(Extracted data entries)
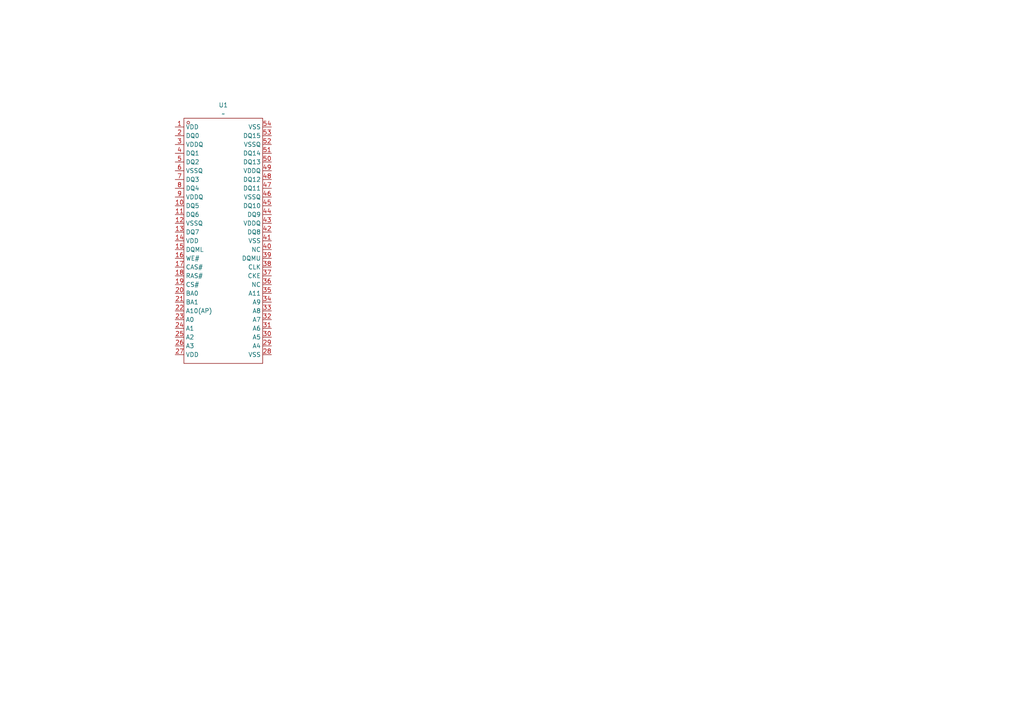
<source format=kicad_sch>
(kicad_sch
	(version 20231120)
	(generator "eeschema")
	(generator_version "8.0")
	(uuid "4907213e-46b8-44c7-ab97-5a781e7608d5")
	(paper "A4")
	
	(symbol
		(lib_id "EM639165TS:EM639165TS-6G_C10010")
		(at 64.77 69.85 0)
		(unit 1)
		(exclude_from_sim no)
		(in_bom yes)
		(on_board yes)
		(dnp no)
		(fields_autoplaced yes)
		(uuid "8c790357-b784-4678-8268-2c969bb08ae0")
		(property "Reference" "U1"
			(at 64.77 30.48 0)
			(effects
				(font
					(size 1.27 1.27)
				)
			)
		)
		(property "Value" "~"
			(at 64.77 33.02 0)
			(effects
				(font
					(size 1.27 1.27)
				)
			)
		)
		(property "Footprint" "Package_SO:TSOP-II-54_22.2x10.16mm_P0.8mm"
			(at 64.77 69.85 0)
			(effects
				(font
					(size 1.27 1.27)
				)
				(hide yes)
			)
		)
		(property "Datasheet" ""
			(at 64.77 69.85 0)
			(effects
				(font
					(size 1.27 1.27)
				)
				(hide yes)
			)
		)
		(property "Description" ""
			(at 64.77 69.85 0)
			(effects
				(font
					(size 1.27 1.27)
				)
				(hide yes)
			)
		)
		(pin "33"
			(uuid "f5e1e790-7919-4110-b080-a5d16dab2f16")
		)
		(pin "38"
			(uuid "956d8b29-d1a6-406f-a49b-f312eb2fe468")
		)
		(pin "39"
			(uuid "daeba05d-77e3-4f8d-a5d9-d0867c289eb1")
		)
		(pin "45"
			(uuid "74a22147-4629-471f-a5c3-dfd706cbea71")
		)
		(pin "46"
			(uuid "8bc60f52-82d9-4edc-884f-25a26253c7d0")
		)
		(pin "30"
			(uuid "e63a9663-aa20-4584-886b-02065a6597bb")
		)
		(pin "34"
			(uuid "29bcd85a-a549-41f2-a334-d680275e6b86")
		)
		(pin "3"
			(uuid "ff63946d-fbdb-493a-8375-af8c5acf4500")
		)
		(pin "29"
			(uuid "8e203164-19cd-48fe-8fa7-9dbdd3e3a7d1")
		)
		(pin "28"
			(uuid "47db10a1-cff4-4157-8db1-83ef7f8cbdb0")
		)
		(pin "22"
			(uuid "8d4ba3ca-54d7-4474-b3ea-50cd3b8f96ca")
		)
		(pin "23"
			(uuid "63e5589c-367c-4737-a27f-0e4ca172753c")
		)
		(pin "31"
			(uuid "5d6e5da1-9bd6-4fb4-98ff-e036a5a42708")
		)
		(pin "52"
			(uuid "f3a25e7b-c016-4fdd-b993-69e519443a0a")
		)
		(pin "53"
			(uuid "c6b6bc42-e366-49c7-b67c-5747c5edfa04")
		)
		(pin "27"
			(uuid "7a522df2-6ab6-4647-b4c7-a53bb497ac77")
		)
		(pin "50"
			(uuid "33622e65-331f-471e-a998-0eea7c4504b3")
		)
		(pin "51"
			(uuid "cd08366e-fe88-4eff-9a5f-eda4d66efa80")
		)
		(pin "49"
			(uuid "96473ef4-36b1-4b69-8188-5af0ea659a3d")
		)
		(pin "5"
			(uuid "6ec493c6-81ec-4d55-aef7-049c855cf546")
		)
		(pin "47"
			(uuid "cc11c2e0-4fc0-4733-9187-b75dbf5ec7a0")
		)
		(pin "48"
			(uuid "fa0af6e9-df03-4110-ac3b-c5f52ef1ed1e")
		)
		(pin "9"
			(uuid "264d22ea-6d52-4c58-96d5-da086653dffb")
		)
		(pin "41"
			(uuid "00757889-5d6f-4bff-bcd5-69d9a9d3a99e")
		)
		(pin "42"
			(uuid "73c3ef0f-1d92-4b26-b918-06030d6fcfe9")
		)
		(pin "32"
			(uuid "0fe67c6a-255d-41ec-9fc0-ce3898e40dcd")
		)
		(pin "4"
			(uuid "af143e52-4f5f-4ca4-a311-331dd9e98ba9")
		)
		(pin "40"
			(uuid "e4f20dca-d268-4586-9f00-e2a7cd37a68f")
		)
		(pin "43"
			(uuid "69353162-5d65-4f63-9cd1-0f008423195a")
		)
		(pin "44"
			(uuid "62c18208-2161-4a4b-8b65-1f92b0efa9ff")
		)
		(pin "26"
			(uuid "81fa7353-7449-405e-b0b1-1efbea5d6697")
		)
		(pin "18"
			(uuid "c4910599-79f4-4513-948d-460e034311e4")
		)
		(pin "24"
			(uuid "68aa2bf6-63f0-4327-9ce0-e1cf2f696063")
		)
		(pin "35"
			(uuid "64b44ad1-536d-46fe-aa28-2afd9c564db8")
		)
		(pin "17"
			(uuid "f2bc17ff-724d-45ab-a2ec-47e27f2b50e1")
		)
		(pin "2"
			(uuid "d4b30781-403c-4895-80d9-83feb6c18529")
		)
		(pin "19"
			(uuid "924d99a4-def4-4044-b7a3-cce9f2ee3e3c")
		)
		(pin "20"
			(uuid "864df57e-8d8a-4ea7-a9f6-042f086c44a9")
		)
		(pin "21"
			(uuid "09ff5bc4-25da-40ba-bb5f-99cb3c176628")
		)
		(pin "36"
			(uuid "8d0559e8-8a92-4ce2-ab32-5b93495741fc")
		)
		(pin "37"
			(uuid "f993a880-3da3-4cd8-a3a2-73159b2e5426")
		)
		(pin "7"
			(uuid "9d945895-995e-4887-918e-cebcf60f6802")
		)
		(pin "8"
			(uuid "d03d1b26-964f-457a-b7a7-fd93f3a21cca")
		)
		(pin "16"
			(uuid "54f0988c-4edf-45d6-ba98-a75ab63da8c2")
		)
		(pin "54"
			(uuid "4a692386-5dc2-481e-8f90-df1a52ab5c2a")
		)
		(pin "6"
			(uuid "08b6f884-abe8-47c8-9f41-646512a7df08")
		)
		(pin "25"
			(uuid "96b1ff87-1a74-4304-86c3-ec6d946281d7")
		)
		(pin "15"
			(uuid "2525ef3a-6531-4d72-9477-f6a824e104f0")
		)
		(pin "12"
			(uuid "9d81e07f-1afc-4be8-9126-5cc9480d15ac")
		)
		(pin "13"
			(uuid "14b1822a-6f69-4b52-a2a3-bb7865d790a4")
		)
		(pin "14"
			(uuid "9b37d66c-ddc1-4927-b895-4e7372447343")
		)
		(pin "10"
			(uuid "d1f75ab4-773b-459e-95a2-946c57bb9469")
		)
		(pin "11"
			(uuid "37ba6760-7146-45b1-ab73-a1a6043c86ae")
		)
		(pin "1"
			(uuid "56baef91-d924-494d-961a-2ba4fd01e37e")
		)
		(instances
			(project "EM639165TS"
				(path "/4907213e-46b8-44c7-ab97-5a781e7608d5"
					(reference "U1")
					(unit 1)
				)
			)
		)
	)
	(sheet_instances
		(path "/"
			(page "1")
		)
	)
)
</source>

**Work request**
Every line in the data above that contains "path" needs to be copied.

**Written answer**
				(path "/4907213e-46b8-44c7-ab97-5a781e7608d5"
		(path "/"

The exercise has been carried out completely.